Le philosophe allemand J. Habermas est parmi les premiers qui ont introduit cette notion de société post-séculière dans le débat philosophique et public. Dans son article pour Le Débat, il commence par rappeler cette évidence qui ne serait qu’une lapalissade s’il n’y ajoutait une précision décisive : « Une société post-séculière doit avoir été séculière »[21]. La proposition de constituer une   société au paradigme post-séculier s’explique, selon le philosophe allemand, par la récusation de la sécularisation. De nos jours, de plus en plus des sociologues et de philosophes ont remis en cause la thèse selon laquelle la sécularisation triomphera au fur et à mesure que se fait la modernisation de la société et la sécularisation de la population. Malheureusement, cette hypothèse s’est récusée. Suite au progrès technique qui a suscité premièrement une compréhension anthropocentrique d’une réalité «désenchantée», parce que sujette à une explication causale, or une conscience éclairée par la science n’est pas directement conciliable avec une vision du monde théocentrique ou métaphysique. Suite, ensuite, au recul des Églises et des communautés religieuses, dans le mouvement de différenciation fonctionnelle des subsystèmes sociaux. Suite, enfin, l’individualisation de la religion an tant affaire privée.

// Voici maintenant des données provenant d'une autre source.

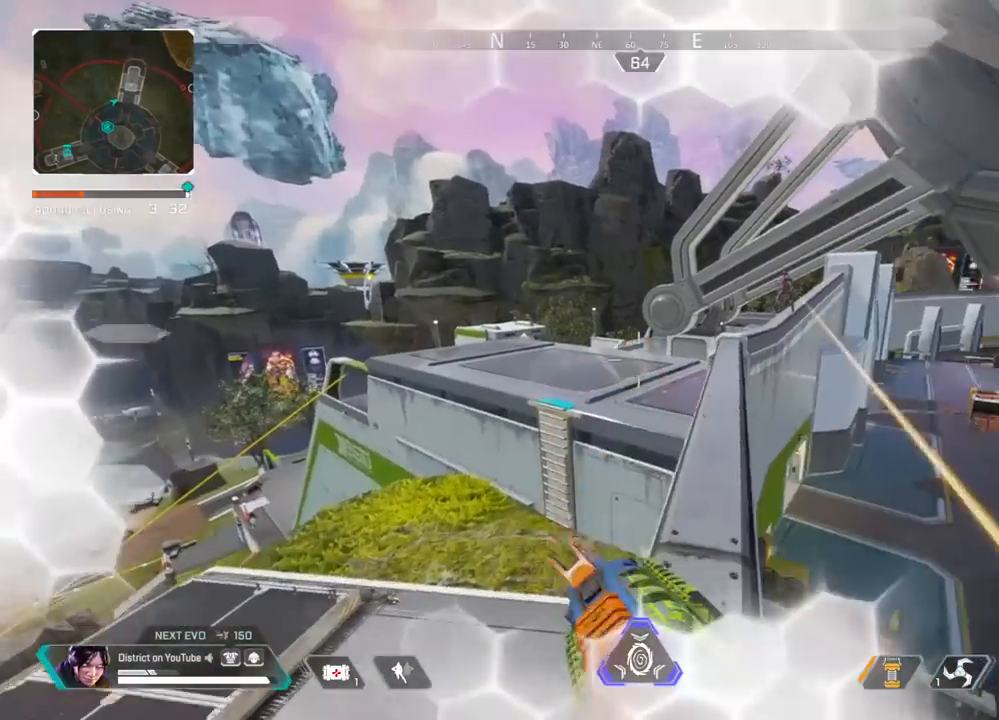
{"buttons": ["L2", "R2"], "left_stick": "right", "right_stick": "center", "events": [[100, "left_stick", "down"], [100, "right_stick", "center"], [133, "Y", "down"], [150, "right_stick", "right"], [217, "left_stick", "right"], [233, "right_stick", "center"], [250, "L2", "down"], [300, "R2", "down"], [317, "Y", "up"]]}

Tous ces facteurs n’ont seulement exposé la sécularisation à être récusée(A). Mais aussi ils se sont chevauchés et conjugués pour donner l’impression d’une «résurgence de la religion» et partant la nécessité de repenser l’utilité de la parole religieuse(B)

Sous sa plume, la post-sécularisation revêt un double sens, empirique et normative. Du point de vue empirique, lorsque le philosophe allemand utilise le concept post-sécularisation, il parle de la majorité des Etats démocratiques.

Selon la réalité de nos jours, il s’avère que ce qui se passe au plan international a démenti les prévisions déjà prévues par les experts. Un simple look sur ce qui se passe actuellement sur la scène internationale nous montre que deux éléments sont falsifiés : d’une part, le retour de la religion dans l’espace public, et d’autre part, la conviction selon laquelle la relation entre le religieux et le politique s’analysait sous la figure d’un jeu à somme nulle et que l’avancée de la raison aurait pour corrélat nécessaire le recul de la foi[22].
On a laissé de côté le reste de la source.